Curacao; October 20, 2010; added after the Netherlands Antilles dissolves
Sint Maarten
Mayotte; April 8, 2011; dropped because the area is now an Overseas department and a part of France proper
South Sudan; July 11, 2011; added following independence from Sudan
Cape Verde; January 7, 2014; renamed Cabo Verde
Swaziland; May 25, 2018; renamed Eswatini
Macedonia; February 19, 2019; renamed North Macedonia

== Notes ==

 These entities have been consolidated into the United States Pacific Island Wildlife Refuges entry.
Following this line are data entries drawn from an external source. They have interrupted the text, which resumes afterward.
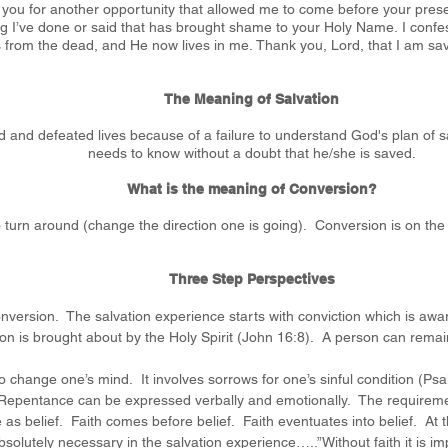
k you for another opportunity that allowed me to come before your pre
ng I’ve done or said that has brought shame to your Holy Name.
I confe
s from the dead, and He now lives in me.
Thank you, Lord, that I am save
The Meaning of Salvation
ed and defeated lives because of a failure to understand God's plan of
needs to know without a doubt that he/she is saved.
What is the meaning of Conversion?
turn around (change the direction one is going). Conversion is on the
Three Step Perspectives
onversion. The salvation experience starts with conviction which is aware
ion is brought about by the Holy Spirit (John 16:8). A person can remai
 change one’s mind. It involves sorrows for one’s sinful condition (Psa
. Repentance can be expressed verbally and emotionally. The requiremen
 as belief. Faith comes before belief. Faith eventuates into belief. At th
bsolutely necessary in the salvation experience…..”Without faith it is 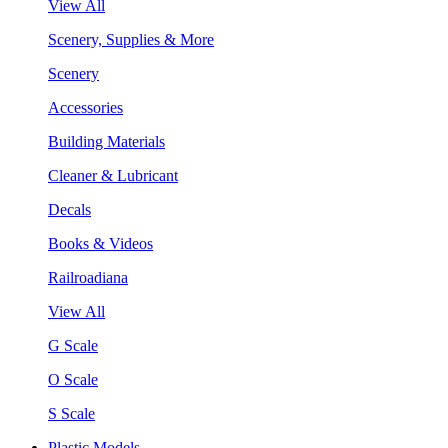
View All
Scenery, Supplies & More
Scenery
Accessories
Building Materials
Cleaner & Lubricant
Decals
Books & Videos
Railroadiana
View All
G Scale
O Scale
S Scale
Plastic Models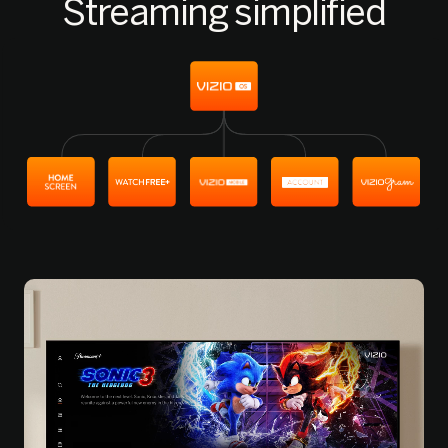
Streaming simplified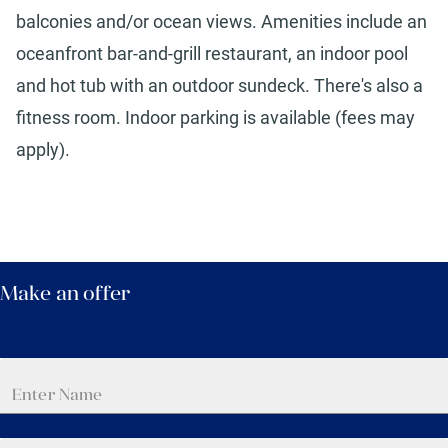
balconies and/or ocean views. Amenities include an
oceanfront bar-and-grill restaurant, an indoor pool
and hot tub with an outdoor sundeck. There's also a
fitness room. Indoor parking is available (fees may
apply).
Make an offer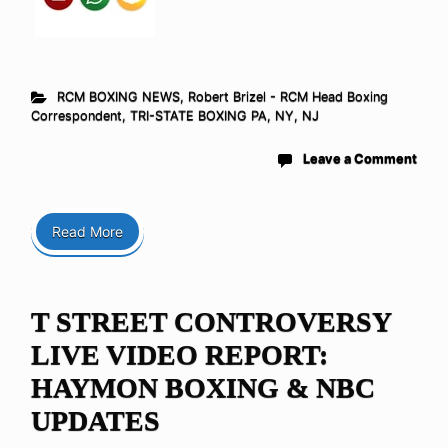
RCM BOXING NEWS
,
Robert Brizel - RCM Head Boxing
Correspondent
,
TRI-STATE BOXING PA, NY, NJ
Leave a Comment
Read More
T STREET CONTROVERSY
LIVE VIDEO REPORT:
HAYMON BOXING & NBC
UPDATES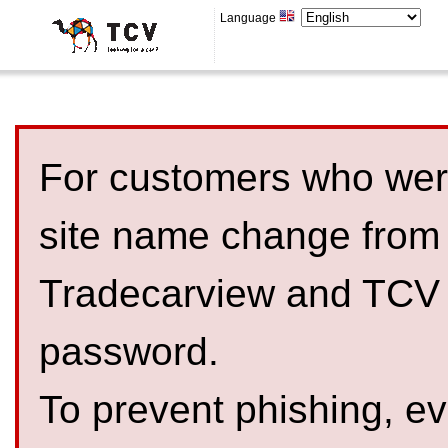
Language
For customers who were
site name change from
Tradecarview and TCV 
password.
To prevent phishing, 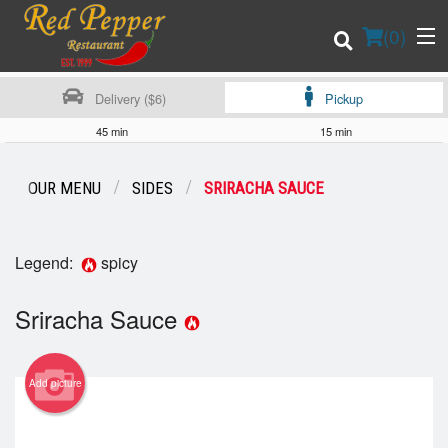
(
0
)
Delivery ($6)
Pickup
45 min
15 min
Order Online
OUR MENU
SIDES
SRIRACHA SAUCE
Location
Legend:
spicy
Login
Sriracha Sauce
Registration
Cart (0)
Add picture
Search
 On April 27, 1992, Serbia and Montenegro, the final two republics of the Socialist Federal Republic of Yugoslavia (SFRY), formed a new nation, the Federal Republic of Yugoslavia (FRY). Until 2001, the U.S. Government did not recognize the FRY as a state. The U.S. government also decided not to accept the FRY or any the other republics as a successor state to the SFRY.